● TEXT TO READ:
* BEGIN *

Then she met David, whom she fell for very quickly. David, an aspiring actor, turned out to be bad news. He gave out mixed signals about wanting to be together, and this really unnerved Emily. It changed her behavior until she appeared to have completely destabilized. We used to run together around the reservoir in Central Park, and she would bring both her work pager and cell phone with her (and in those days cell phones were relatively big and heavy!). She would alternate checking first the one and then the other every few minutes just to see if he had called. At work she would spend hours tracking David’s activities on the then-novel internet, creating a false internet persona and chatting him up in the chat rooms he frequented. In short, she became obsessed.

Her analyst could not make sense of this horrible transformation in his most promising candidate. From a resilient, together person, Emily began to change into someone with “masochistic borderline personality traits.” It now seemed that analysis would take many years.

Distractions on the Road to Happiness: The secret to finding a good relationship if you are anxious:
Emily didn’t know that she had an anxious attachment style. She was also unaware that the man she was obsessed with , David, had an avoidant attachment style. If she had known, she would have understood that being anxious means that she thrives on intimate, supportive relationships that are stable and long-lasting, and that uncertainty and emotional unavailability get her activated and preoccupied, or in a word, miserable. She would also have known that certain people—namely, avoidants—intensify her worries and feelings of inadequacy, while others—secures—pacify them. Emily, like most anxious people, paradoxically often ends up dating people with an avoidant attachment style even though findings in attachment theory make a clear case for people with an anxious style going with secures. Why is this so? And most important, how can you find happiness and avoid unnecessary heartache…

Gravitational Pull?

* END *

● DATASET RECORDS:
* BEGIN *

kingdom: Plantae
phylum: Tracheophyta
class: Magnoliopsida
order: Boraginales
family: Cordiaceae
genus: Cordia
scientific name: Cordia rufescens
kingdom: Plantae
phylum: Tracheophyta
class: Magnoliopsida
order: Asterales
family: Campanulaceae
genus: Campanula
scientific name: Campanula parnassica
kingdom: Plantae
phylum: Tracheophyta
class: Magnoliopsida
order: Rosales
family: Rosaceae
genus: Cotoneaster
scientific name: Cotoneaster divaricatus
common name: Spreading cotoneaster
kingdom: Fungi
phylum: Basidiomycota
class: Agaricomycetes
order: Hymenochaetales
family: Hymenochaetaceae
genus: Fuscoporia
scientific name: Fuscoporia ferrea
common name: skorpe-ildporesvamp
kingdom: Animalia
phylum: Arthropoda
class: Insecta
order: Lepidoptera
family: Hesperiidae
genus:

* END *

● SHORT EXERCISE A: Substitute "division" for "phylum" in the records, starting at the line that contains "scientific name: Fuscoporia ferrea" and ending at the last line of the records, and return only those lines with everything else unchanged.
● SHORT EXERCISE B: Continue the passage on attachment styles from the point where it stops.

● EXERCISE OUTPUT A:
scientific name: Fuscoporia ferrea
common name: skorpe-ildporesvamp
kingdom: Animalia
division: Arthropoda
class: Insecta
order: Lepidoptera
family: Hesperiidae
genus:

● EXERCISE OUTPUT B:
A number of studies have looked into the question of whether we are attracted to people based on their attachment style or ours. Two researchers in the field of adult attachment, Paula Pietromonaco, of the University of Massachusetts, and Katherine Carnelley, of the University of Southampton in the UK, found that avoidant individuals actually prefer anxiously attached people. Another study by Jeffry Simpson of the University of Minnesota, showed that anxious women are more likely to date avoidant men. Is it possible then that people who guard their independence with ferocity would seek the partners most likely to impinge on their autonomy? Or that people who seek closeness are attracted to people who want to push them away? And if so, why?

Pietromonaco and Carnelley believe that these attachment styles actually complement one another in a way. Each reaffirms the other’s beliefs about themselves and about relationships. The avoidants’ defensive self-perception that they are strong and independent is confirmed, as is the belief that others want to pull them into more closeness than they are comfortable with. The anxious types find that their perception of wanting more intimacy than their partner can provide is confirmed, as is their anticipation of ultimately being let down by significant others. So, in a way, each style is drawn to reenact a familiar script over and over again.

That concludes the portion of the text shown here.